02 October 2015

0004 | Pew pew

Not all of these entries will be worth a damn. Sometimes I'll just have to get something off my mind. Some days looking outward takes up the space that looking inward took the day before. Or I don't want to record the most honest thing for posterity. That shit's private, man.

I haven't reached anything that's too precious to examine out loud yet. Even still, sometimes I hit a rich vein, sometimes I'm just digging. I think today I'm just showing up and working the program. Not that program. Ben and I will probably enjoy a yummy bourbon this evening and watch the sun set behind the western mountain range.

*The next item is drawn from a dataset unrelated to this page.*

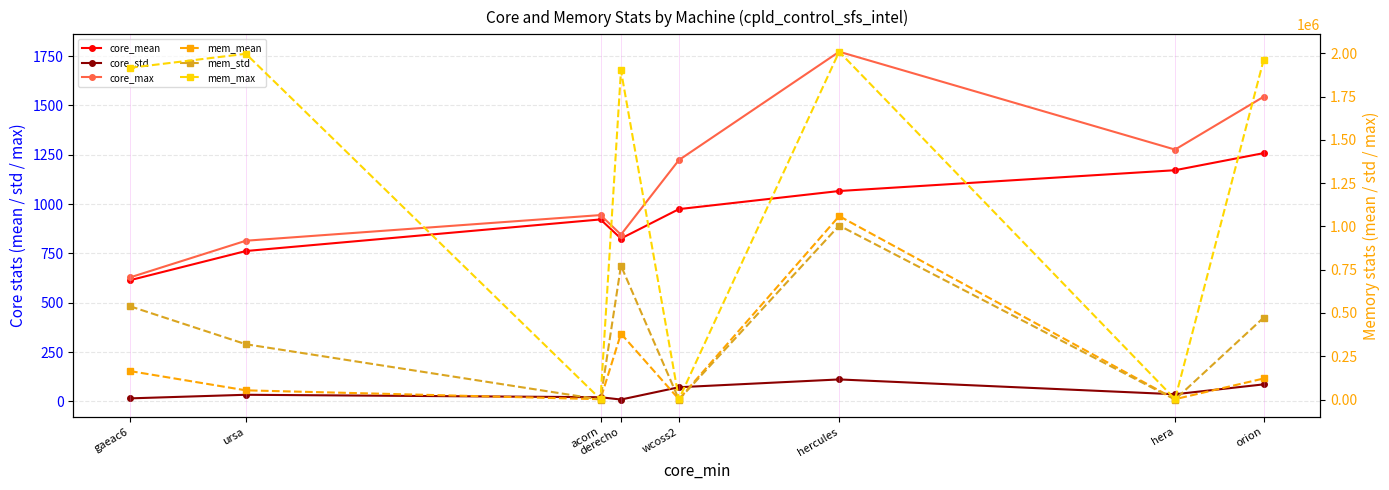

At which label does mem_max reach its minimum?

acorn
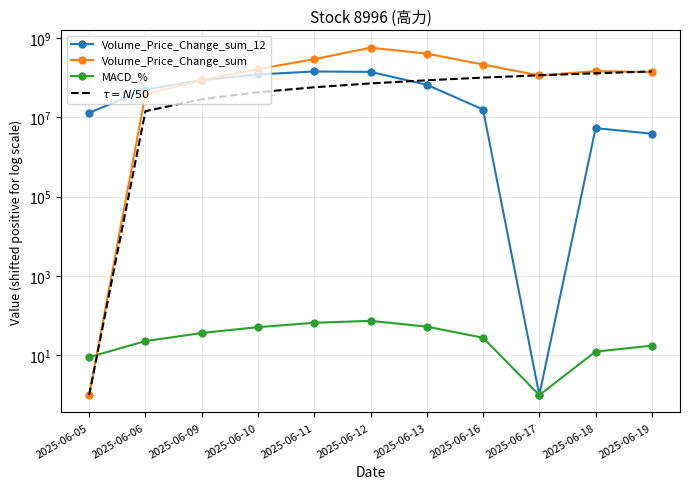

Which series changed the most between 2025-06-06 and 2025-06-18?

$\tau = N/50$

I had a third phone interview with K2 today. My brain is fully engaged. I am on fire. I might throw up. Just considering going back to work in corporate America sends me into a spin. I'm vibrating and having a difficult time pinpointing whether it's fear, excitement, or a visceral reaction to the idea of re-entering a world that largely resists beauty and soul with all of its might. Maybe it's a combination of all three.

Reading my list of what would drive me to accept a position in corporate America, I decided it was too silly and full of corporate propaganda to publish. Tucked among some really good and some terribly stupid reasons for wanting to go back to work, I am unable to deny the fact that I, in my love of shape-shifting, look forward to a new professional wardrobe. A pencil skirt and classic, pointy heels make me feel invincible. I'd feel differently if I was being chased down a dark alley in such an outfit, but in front of a whiteboard, the world is my oyster.

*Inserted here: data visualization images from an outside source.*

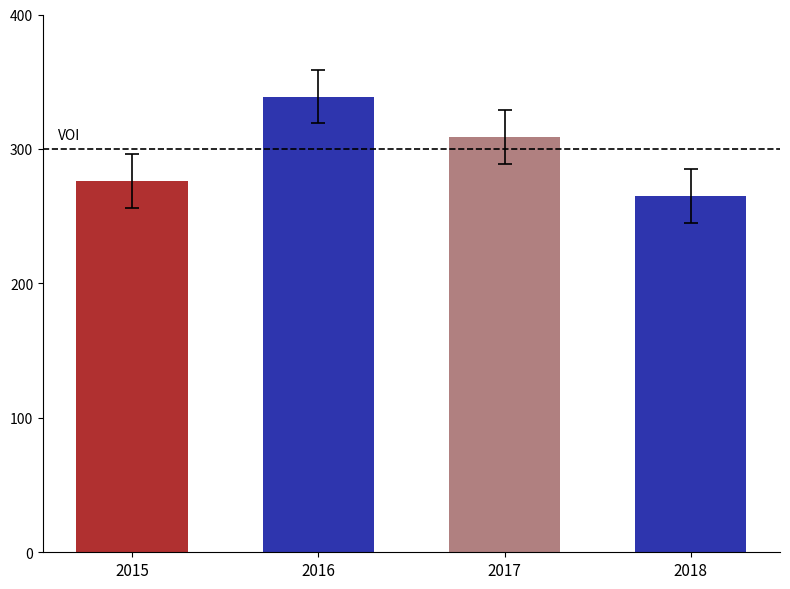

Which category has the highest value across all series?

2016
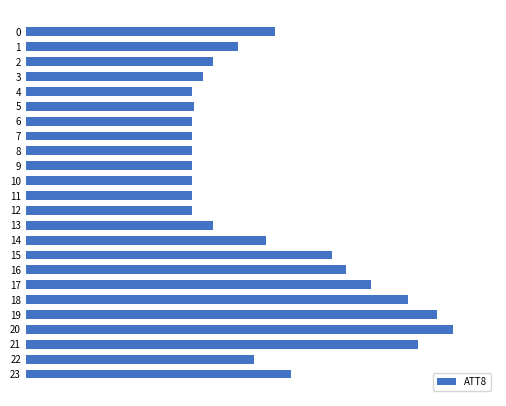

What is the sum of all values?

283700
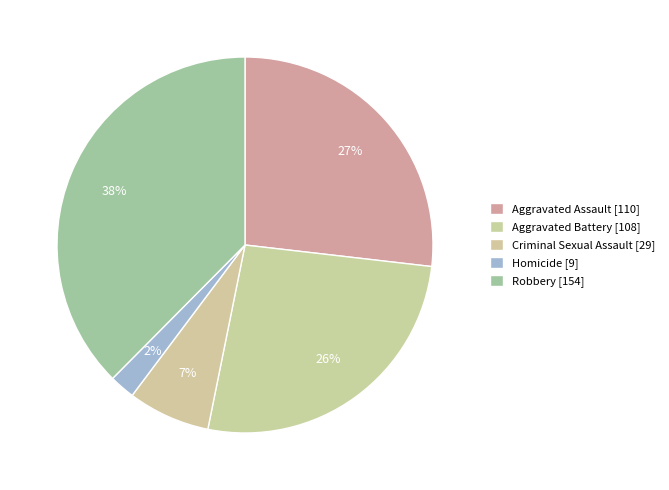

Count the number of slices in the pie.

5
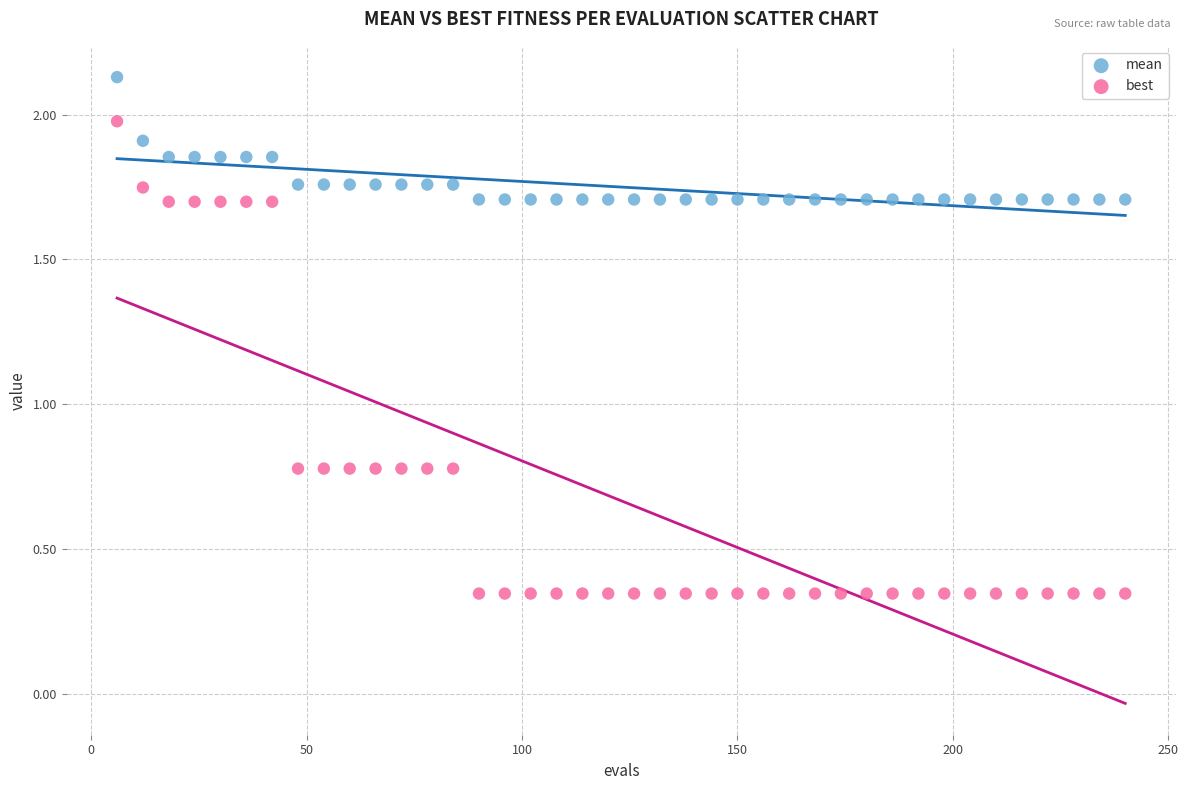

Across all data points, what is the range of X values (max minus min)?

234.0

And among the reasons I wouldn't go back? It's too embarrassing. Don't make me say it. I really hate this part.

Fear. The dumbest reast reason in the world not to do a thing that isn't going to kill you or cause you harm. Do I fear that office life will suck my soul? Not in the least. My soul is enormous. I fear failure. The part in the beginning when you don't know anything. The looking like a fool part. Is this a realistic fear? I don't know. I don't know in situations where you're supposed to know is generally yes. I have ridiculously low self-confidence in a world that measures people by their external ambitions and quantifiable achievements rather than the juicy, sticky stuff like curiosity, creativity, compassion, capacity for love. I am not at all arguing that there is no place for ambition and achievements--I just get a litlle freaked out in a crowd, especially when I'm in the minority. I take responsilibilty for my own feelings about it.

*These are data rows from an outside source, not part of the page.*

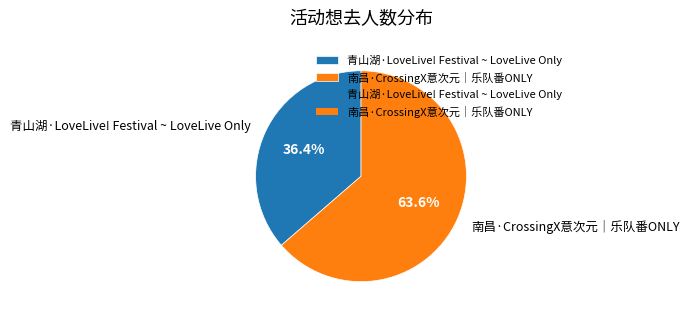

How many segments does this pie chart have?

2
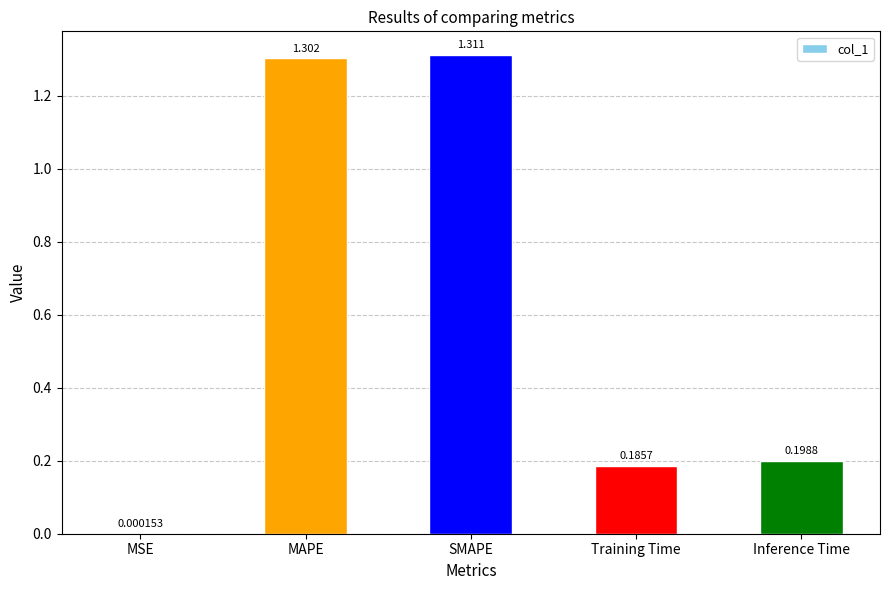

Between MSE and Inference Time, which is larger?

Inference Time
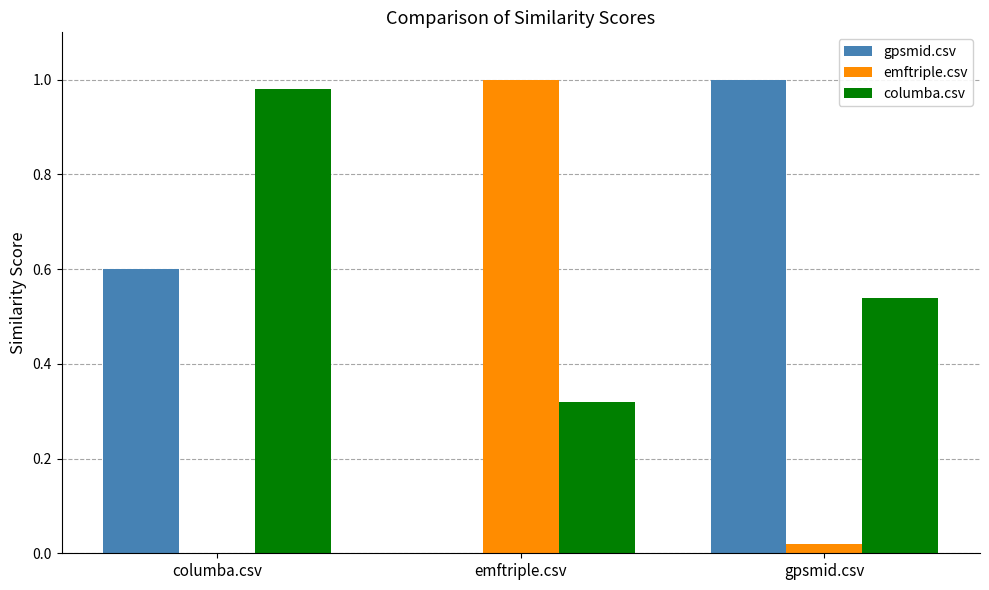

Which series has the largest total across all categories?

columba.csv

What do I have to prove? What do I have to gain? What do I have to lose? Where does my ego fit in to all this? Hopefully not right smack in the middle of everything. I'll be interrogating myself for the answer to that on my walk this evening.

I had to meditate for a few minutes before my phone call because my heart was racing and my mind was wandering at high speeds, a sure way to get into an accident. I gave myself a little mantra for the call: I seek clarity; I desire nothing. It helped. And I'm still working on that one three hours after the call ended.

I should really choose to focus my attention where it is required. I'm pretty sure that in the bigger picture, my anxiety over sucking in a corporate setting is both unfounded and ridiculous. It's ridiculous because it doesn't really matter. There are more important questions to be asked and answered. What is my super power? My secret weapon? What is my life's work? What do I enjoy? What do I love? What's important? What really, really matters? It seems that asking questions might just be my life's work. It is what I appear to do best, what I most enjoy.

So, where do I want to point this ray gun?